> _YOUR INSTRUCTIONS_: Decide whether each of the following statements agrees with the account of the final bullfight in Barcelona, answering yes or no and quoting the words of the account that settle it: (a) Catalonia's parliament voted to abolish bullfighting in response to a citizens' petition; (b) the Catalan ban was the first bullfighting ban in Spain; (c) the Monumental was only half full for the event.

> _TEXT SECTION_:

╭──

Catalonia, Spain, September 2011. The morning breaks quietly, the sun rising from the Mediterranean like a god and slowly heating the sprawling metropolis; at noon it’s almost painfully bright. By evening, though, the city has cooled to comfortable temperature – a relief, as our tickets are for the sol side of the Plaza de Toros Monumental de Barcelona: the Monumental Bull Ring of Barcelona.
We arrive early, unsure what to expect. Four oval domes tiled in white and blue sit sentinel on the Monumental’s upper perimeter, watching over thousands of well-dressed ticket holders milling about: politicians, personalities from the Catalan bourgeoisie, and lifelong fans who can’t believe this day has come.
Everything changed in June 2010, when Catalonia’s parliament responded to a petition from 180,000 citizens and voted to abolish las corridas de toros – bullfighting – on the grounds of animal cruelty. The ban (Spain’s second, and the first on the mainland) will formally come into effect on 1 January 2012, but today is the end of the season; the Monumental won’t see another.
Barricades line both sides of the street and traffic has slowed to a crawl. Stony-faced police uniformed in red and glaucous blue are directing pedestrian activity and keeping an eye on the camps stationed on opposite sides of the intersection.
On one side is a united front of 50 or so animal liberationists. They tout placards in staunch opposition to animal cruelty, forming a kind of gauntlet the punters must run as they make their way towards the Monumental for the 6pm start. Shame! Shame! On the other side are disorganised clusters of middle-aged men and a few women holding banners striped with the yellow and red of the Catalan flag. They read Catalunya si es Taurin (‘Catalonia yes to bullfighting’), and Viva Espana, Catalonia, y su fiesta national (‘Long live Spain, Catalonia, and the national fiesta’).
*
Inside, the Monumental is packed to capacity, nearly 20,000. Next to us an old man with a cane wears a handkerchief on his head, tied at the corners to protect his bald pate. A woman wearing a red dress clambers up the stands, a gold-and-black fan in one hand, and a paper cup of beer in the other.

╰──

> _RECORDS SUPPLIED_:
╭──

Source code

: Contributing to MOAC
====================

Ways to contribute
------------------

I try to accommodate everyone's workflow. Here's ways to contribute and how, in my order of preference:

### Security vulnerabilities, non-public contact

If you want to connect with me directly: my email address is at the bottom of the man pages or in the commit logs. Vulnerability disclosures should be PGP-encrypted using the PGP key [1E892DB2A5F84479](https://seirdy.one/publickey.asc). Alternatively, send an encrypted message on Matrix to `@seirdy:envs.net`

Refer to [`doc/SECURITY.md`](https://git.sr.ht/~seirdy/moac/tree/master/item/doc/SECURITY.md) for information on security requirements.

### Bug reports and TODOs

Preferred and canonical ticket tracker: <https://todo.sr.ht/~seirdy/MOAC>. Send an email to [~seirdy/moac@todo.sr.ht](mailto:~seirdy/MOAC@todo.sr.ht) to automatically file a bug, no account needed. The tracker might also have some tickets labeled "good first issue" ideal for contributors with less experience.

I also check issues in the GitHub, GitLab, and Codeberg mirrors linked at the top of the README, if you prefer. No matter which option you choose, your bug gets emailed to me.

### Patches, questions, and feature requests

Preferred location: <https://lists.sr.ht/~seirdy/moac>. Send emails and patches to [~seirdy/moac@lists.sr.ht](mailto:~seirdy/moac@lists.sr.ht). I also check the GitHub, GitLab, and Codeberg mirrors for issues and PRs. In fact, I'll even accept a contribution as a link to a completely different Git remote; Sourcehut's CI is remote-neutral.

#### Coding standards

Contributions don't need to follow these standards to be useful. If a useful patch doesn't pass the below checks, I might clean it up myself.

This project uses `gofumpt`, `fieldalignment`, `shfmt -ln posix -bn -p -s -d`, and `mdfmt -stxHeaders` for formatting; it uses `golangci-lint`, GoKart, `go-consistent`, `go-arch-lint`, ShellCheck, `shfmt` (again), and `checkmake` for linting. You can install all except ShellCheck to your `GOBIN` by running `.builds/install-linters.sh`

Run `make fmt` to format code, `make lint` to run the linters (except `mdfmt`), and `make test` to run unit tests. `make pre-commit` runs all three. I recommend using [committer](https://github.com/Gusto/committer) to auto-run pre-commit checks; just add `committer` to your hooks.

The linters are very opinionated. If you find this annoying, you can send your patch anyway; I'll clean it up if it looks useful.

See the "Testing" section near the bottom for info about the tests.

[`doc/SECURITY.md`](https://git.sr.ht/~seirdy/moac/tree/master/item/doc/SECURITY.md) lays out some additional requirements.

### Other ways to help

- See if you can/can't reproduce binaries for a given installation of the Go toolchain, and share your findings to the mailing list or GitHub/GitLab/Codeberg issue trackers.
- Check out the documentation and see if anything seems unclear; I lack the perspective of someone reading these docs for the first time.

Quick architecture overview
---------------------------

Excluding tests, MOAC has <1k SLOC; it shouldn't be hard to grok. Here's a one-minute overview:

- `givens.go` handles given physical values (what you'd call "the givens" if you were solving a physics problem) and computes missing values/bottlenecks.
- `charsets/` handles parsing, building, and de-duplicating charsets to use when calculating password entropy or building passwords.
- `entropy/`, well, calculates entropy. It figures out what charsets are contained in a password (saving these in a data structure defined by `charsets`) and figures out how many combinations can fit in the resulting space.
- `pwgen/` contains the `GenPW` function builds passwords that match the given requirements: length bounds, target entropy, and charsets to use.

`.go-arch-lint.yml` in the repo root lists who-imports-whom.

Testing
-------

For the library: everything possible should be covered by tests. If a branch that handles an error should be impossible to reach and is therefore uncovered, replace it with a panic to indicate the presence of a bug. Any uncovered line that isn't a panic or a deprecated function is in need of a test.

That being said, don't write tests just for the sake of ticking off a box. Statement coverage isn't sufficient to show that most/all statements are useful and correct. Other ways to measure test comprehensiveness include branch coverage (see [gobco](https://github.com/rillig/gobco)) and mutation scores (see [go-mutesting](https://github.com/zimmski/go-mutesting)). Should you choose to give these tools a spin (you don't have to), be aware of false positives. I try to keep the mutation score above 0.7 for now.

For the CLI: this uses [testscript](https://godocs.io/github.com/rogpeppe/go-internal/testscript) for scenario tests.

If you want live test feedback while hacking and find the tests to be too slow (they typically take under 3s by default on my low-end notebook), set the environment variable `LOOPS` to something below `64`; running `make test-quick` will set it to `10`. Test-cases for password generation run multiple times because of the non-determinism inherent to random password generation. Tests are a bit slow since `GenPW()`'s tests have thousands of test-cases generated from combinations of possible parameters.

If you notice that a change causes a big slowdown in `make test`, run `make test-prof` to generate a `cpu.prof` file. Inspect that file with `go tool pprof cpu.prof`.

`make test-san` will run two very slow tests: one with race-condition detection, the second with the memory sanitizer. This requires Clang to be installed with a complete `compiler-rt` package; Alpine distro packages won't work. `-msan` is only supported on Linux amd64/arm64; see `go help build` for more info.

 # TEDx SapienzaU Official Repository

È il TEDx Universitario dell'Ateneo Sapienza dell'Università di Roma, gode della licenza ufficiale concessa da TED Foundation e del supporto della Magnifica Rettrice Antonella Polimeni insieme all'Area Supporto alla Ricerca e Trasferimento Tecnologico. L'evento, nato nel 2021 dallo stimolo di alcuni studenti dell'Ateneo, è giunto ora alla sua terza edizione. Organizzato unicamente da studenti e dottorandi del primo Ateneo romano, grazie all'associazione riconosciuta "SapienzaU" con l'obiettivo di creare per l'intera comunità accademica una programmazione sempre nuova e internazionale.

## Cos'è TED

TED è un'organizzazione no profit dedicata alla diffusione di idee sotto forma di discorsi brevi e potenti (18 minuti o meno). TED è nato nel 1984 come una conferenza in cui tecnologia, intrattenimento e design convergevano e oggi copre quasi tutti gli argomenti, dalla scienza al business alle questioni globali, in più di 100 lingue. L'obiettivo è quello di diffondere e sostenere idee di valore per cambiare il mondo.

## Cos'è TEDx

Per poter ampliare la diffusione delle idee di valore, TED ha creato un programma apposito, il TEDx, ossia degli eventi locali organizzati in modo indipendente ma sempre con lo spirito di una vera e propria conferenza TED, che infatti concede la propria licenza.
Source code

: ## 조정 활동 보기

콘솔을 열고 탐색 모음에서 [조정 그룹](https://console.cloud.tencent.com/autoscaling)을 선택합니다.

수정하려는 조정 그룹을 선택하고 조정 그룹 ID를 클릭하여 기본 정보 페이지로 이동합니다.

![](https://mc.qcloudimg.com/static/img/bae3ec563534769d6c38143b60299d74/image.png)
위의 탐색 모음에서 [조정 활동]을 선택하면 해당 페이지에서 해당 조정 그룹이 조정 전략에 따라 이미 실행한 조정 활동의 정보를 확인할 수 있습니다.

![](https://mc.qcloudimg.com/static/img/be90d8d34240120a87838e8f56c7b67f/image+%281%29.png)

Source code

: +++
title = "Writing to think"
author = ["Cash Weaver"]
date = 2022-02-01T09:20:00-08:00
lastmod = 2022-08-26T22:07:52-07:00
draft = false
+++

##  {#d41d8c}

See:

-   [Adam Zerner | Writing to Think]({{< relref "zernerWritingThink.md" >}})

╰──

> _PROBLEM SOLUTION_:
(a) Yes: "Catalonia’s parliament responded to a petition from 180,000 citizens and voted to abolish las corridas de toros".
(b) No: "Spain’s second, and the first on the mainland".
(c) No: "the Monumental is packed to capacity, nearly 20,000".